--- TEXTO DO EXERCÍCIO ---

Olavo: Eu acho as obras introdutórias do Mário as mais problemáticas, estão entre as piores dele. Por exemplo, em Filosofia e Cosmovisão, ele praticamente muda de livro lá pela metade. Começa com uma espécie de introdução escolar e enciclopédica da filosofia e, de repente, ele mete as teorias mais avançadas que ele acabou de descobrir. Então, você não sabe o que fazer! Eu acho muito problemático começar esse exercício com as obras do Mário. Se você quiser, faça, mas eu não garanto bom resultado.
Aluno: Li vários livros do Milan Kundera vários anos atrás e fiz exercícios de copiar o estilo dele sem saber que isso seria proposto aqui no COF. Gostaria de saber se há validade o exercício com esse autor.

--- MATERIAL DE ESTUDO ---

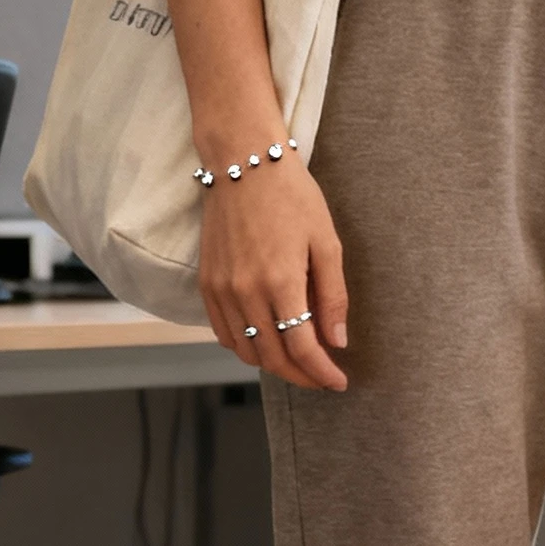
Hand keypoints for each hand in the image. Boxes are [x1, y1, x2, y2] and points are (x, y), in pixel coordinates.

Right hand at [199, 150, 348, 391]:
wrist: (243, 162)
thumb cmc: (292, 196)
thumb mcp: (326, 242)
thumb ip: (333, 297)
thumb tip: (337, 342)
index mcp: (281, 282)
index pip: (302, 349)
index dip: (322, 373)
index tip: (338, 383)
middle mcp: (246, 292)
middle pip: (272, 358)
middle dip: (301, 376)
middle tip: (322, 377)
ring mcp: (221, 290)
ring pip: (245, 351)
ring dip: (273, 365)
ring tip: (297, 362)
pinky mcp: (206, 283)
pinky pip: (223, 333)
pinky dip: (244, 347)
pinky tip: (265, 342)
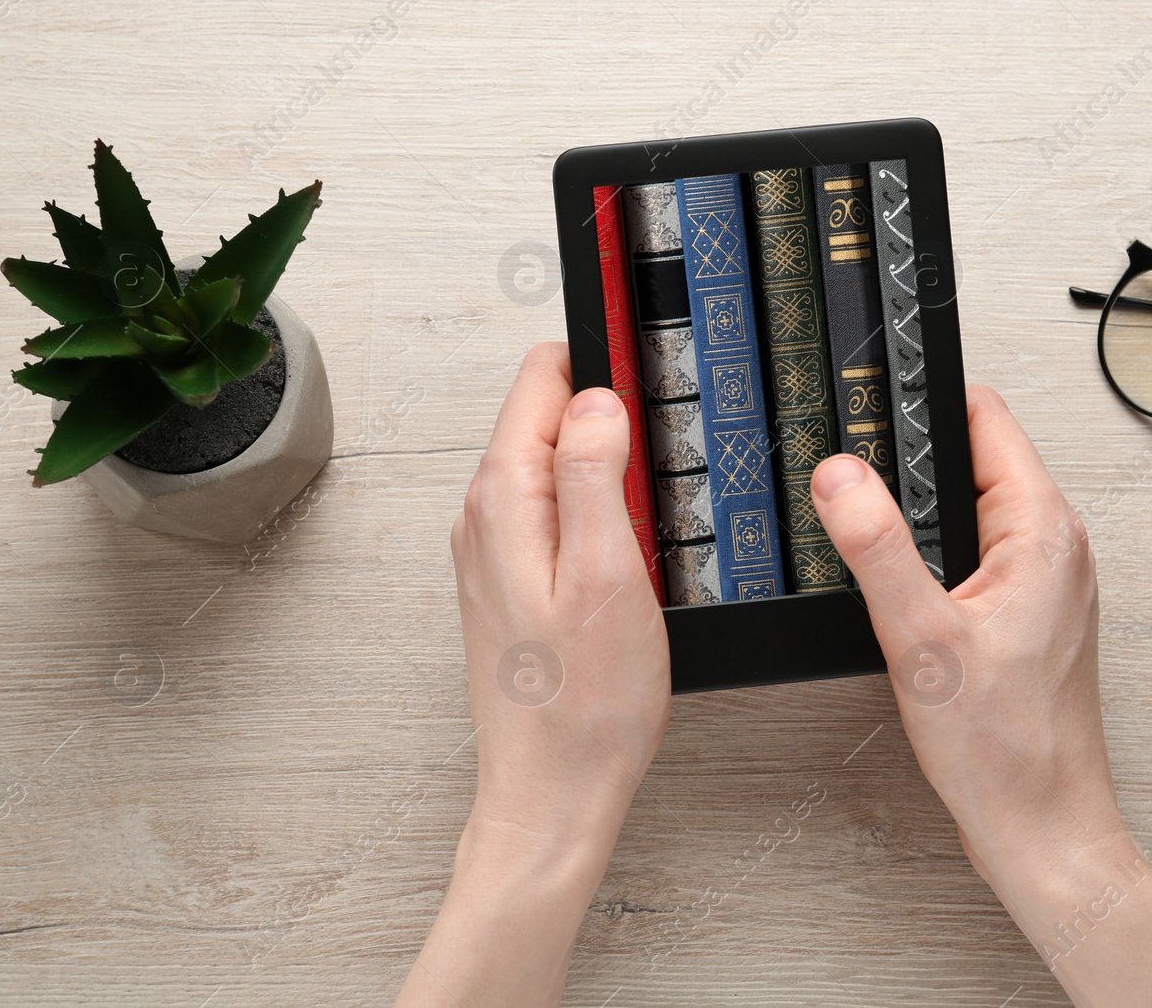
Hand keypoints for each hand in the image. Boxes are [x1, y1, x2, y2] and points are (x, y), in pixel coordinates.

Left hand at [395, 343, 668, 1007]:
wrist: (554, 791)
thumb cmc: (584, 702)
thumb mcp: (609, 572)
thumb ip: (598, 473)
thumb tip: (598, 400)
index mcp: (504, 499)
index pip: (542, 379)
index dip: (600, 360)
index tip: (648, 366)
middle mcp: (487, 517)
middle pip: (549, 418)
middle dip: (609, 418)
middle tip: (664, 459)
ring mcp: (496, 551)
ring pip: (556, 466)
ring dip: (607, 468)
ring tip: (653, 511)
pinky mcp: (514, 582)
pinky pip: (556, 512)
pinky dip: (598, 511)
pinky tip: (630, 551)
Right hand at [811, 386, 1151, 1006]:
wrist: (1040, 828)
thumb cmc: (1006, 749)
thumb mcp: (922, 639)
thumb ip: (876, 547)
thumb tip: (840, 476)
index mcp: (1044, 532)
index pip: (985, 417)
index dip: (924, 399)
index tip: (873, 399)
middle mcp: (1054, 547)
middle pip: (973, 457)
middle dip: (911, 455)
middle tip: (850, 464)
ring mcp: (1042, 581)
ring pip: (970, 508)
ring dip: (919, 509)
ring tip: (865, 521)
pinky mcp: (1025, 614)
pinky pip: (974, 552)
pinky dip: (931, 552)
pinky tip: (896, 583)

---
--- MATERIAL DE ESTUDO ---

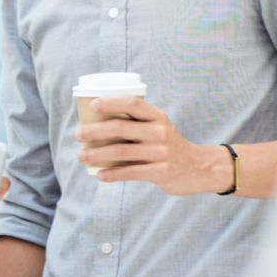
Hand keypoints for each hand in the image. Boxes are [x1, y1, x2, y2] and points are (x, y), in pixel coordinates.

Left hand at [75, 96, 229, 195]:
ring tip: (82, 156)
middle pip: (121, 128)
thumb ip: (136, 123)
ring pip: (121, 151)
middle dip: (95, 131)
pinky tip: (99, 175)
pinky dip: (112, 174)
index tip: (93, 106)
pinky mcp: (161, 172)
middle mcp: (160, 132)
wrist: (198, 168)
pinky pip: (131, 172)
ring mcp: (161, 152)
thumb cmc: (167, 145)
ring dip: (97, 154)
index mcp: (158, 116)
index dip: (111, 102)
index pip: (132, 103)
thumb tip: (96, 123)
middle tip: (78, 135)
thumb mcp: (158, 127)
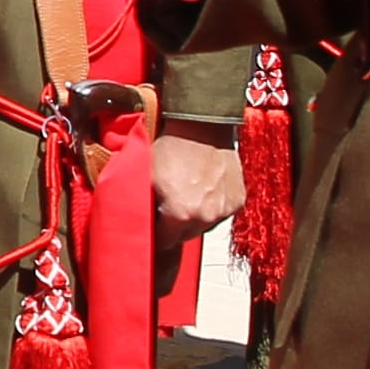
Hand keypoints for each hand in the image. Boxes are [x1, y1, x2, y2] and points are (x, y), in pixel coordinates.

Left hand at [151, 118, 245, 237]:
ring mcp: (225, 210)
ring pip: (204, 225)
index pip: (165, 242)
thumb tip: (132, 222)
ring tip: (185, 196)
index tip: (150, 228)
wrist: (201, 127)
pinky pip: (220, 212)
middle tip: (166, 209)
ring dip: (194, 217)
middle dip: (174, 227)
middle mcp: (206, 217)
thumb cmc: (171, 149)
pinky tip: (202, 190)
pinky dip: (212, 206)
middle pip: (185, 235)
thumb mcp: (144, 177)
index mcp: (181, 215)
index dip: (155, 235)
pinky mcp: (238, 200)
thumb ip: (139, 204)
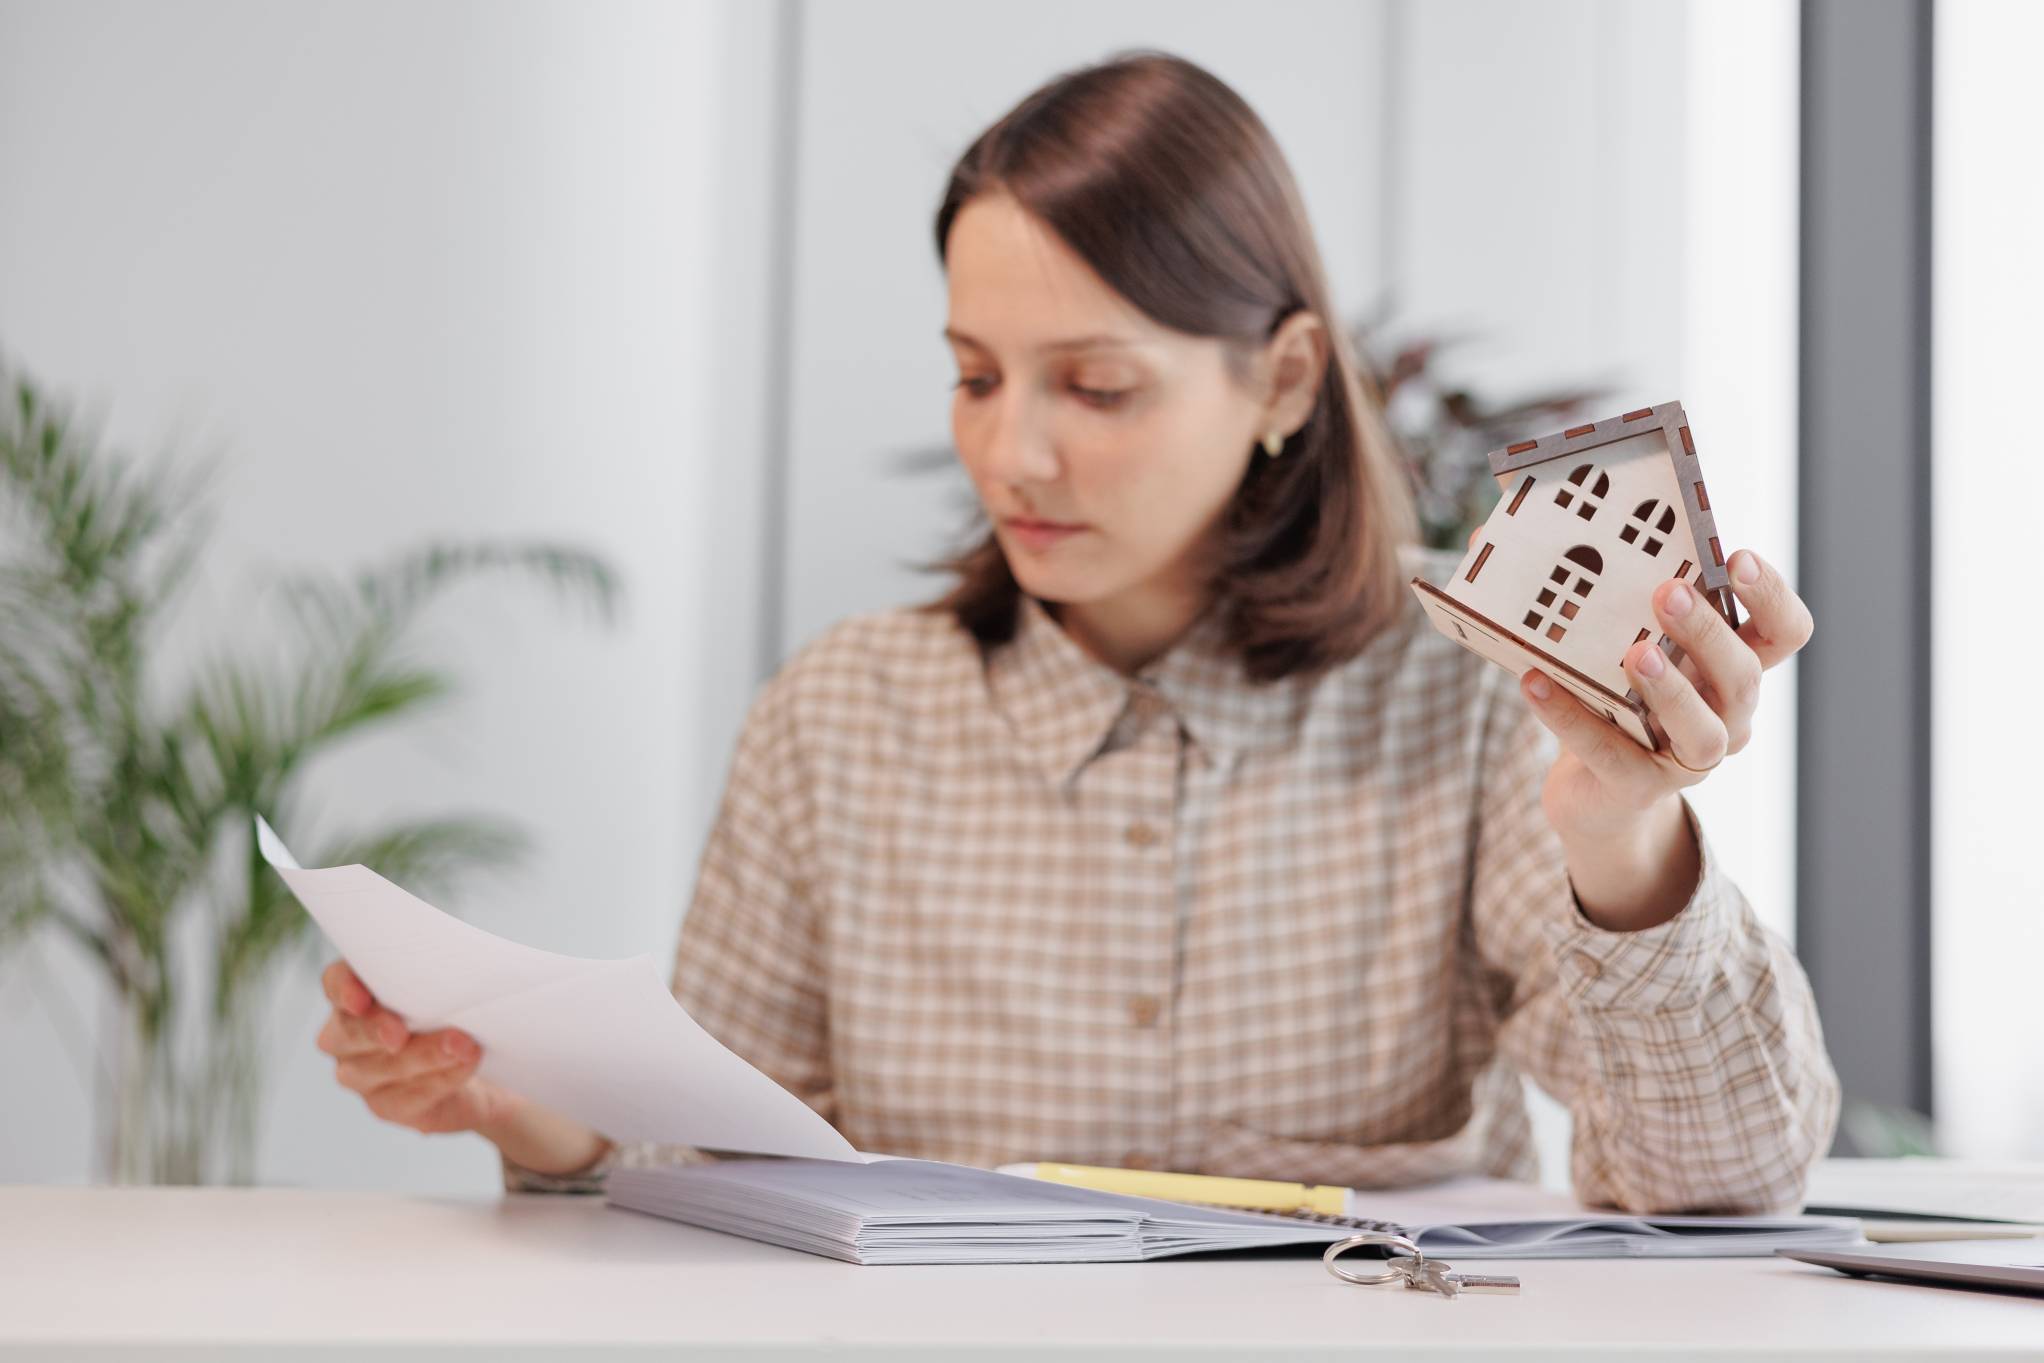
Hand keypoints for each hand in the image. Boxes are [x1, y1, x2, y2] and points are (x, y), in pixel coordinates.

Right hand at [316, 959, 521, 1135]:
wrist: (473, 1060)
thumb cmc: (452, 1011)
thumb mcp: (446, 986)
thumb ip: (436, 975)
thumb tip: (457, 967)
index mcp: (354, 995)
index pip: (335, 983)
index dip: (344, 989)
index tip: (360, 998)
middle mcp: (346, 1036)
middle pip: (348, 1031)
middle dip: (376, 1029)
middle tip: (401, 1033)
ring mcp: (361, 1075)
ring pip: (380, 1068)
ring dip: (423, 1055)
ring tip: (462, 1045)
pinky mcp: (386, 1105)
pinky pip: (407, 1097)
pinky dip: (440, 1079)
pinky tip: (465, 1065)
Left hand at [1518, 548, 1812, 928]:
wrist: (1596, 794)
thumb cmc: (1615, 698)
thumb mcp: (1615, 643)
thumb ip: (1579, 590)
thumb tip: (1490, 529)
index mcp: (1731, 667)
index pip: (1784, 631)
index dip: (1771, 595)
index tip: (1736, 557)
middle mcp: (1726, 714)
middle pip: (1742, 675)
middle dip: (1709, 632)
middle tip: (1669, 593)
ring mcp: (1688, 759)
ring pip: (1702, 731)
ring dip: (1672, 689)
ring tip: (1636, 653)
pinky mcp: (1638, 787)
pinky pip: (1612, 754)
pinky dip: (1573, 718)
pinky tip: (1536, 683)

---
--- MATERIAL DE ESTUDO ---

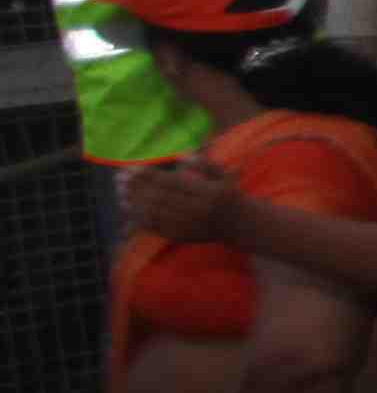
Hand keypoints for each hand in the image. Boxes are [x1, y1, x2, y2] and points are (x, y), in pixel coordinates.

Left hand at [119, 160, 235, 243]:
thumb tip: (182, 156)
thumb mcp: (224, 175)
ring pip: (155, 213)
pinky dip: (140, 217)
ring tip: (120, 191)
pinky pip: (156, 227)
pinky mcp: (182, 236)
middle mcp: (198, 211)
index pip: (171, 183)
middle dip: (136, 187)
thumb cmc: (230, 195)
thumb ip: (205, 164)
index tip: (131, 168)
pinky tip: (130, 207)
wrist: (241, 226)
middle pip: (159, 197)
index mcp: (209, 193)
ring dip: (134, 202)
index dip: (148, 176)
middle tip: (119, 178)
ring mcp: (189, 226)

---

COMO RESOLVER. Como fica em inglês esta frase do texto do exercício: "Eu acho muito problemático começar esse exercício com as obras do Mário."?

ESPAÇO PARA RESPOSTA. I find it very problematic to start this exercise with Mário's works.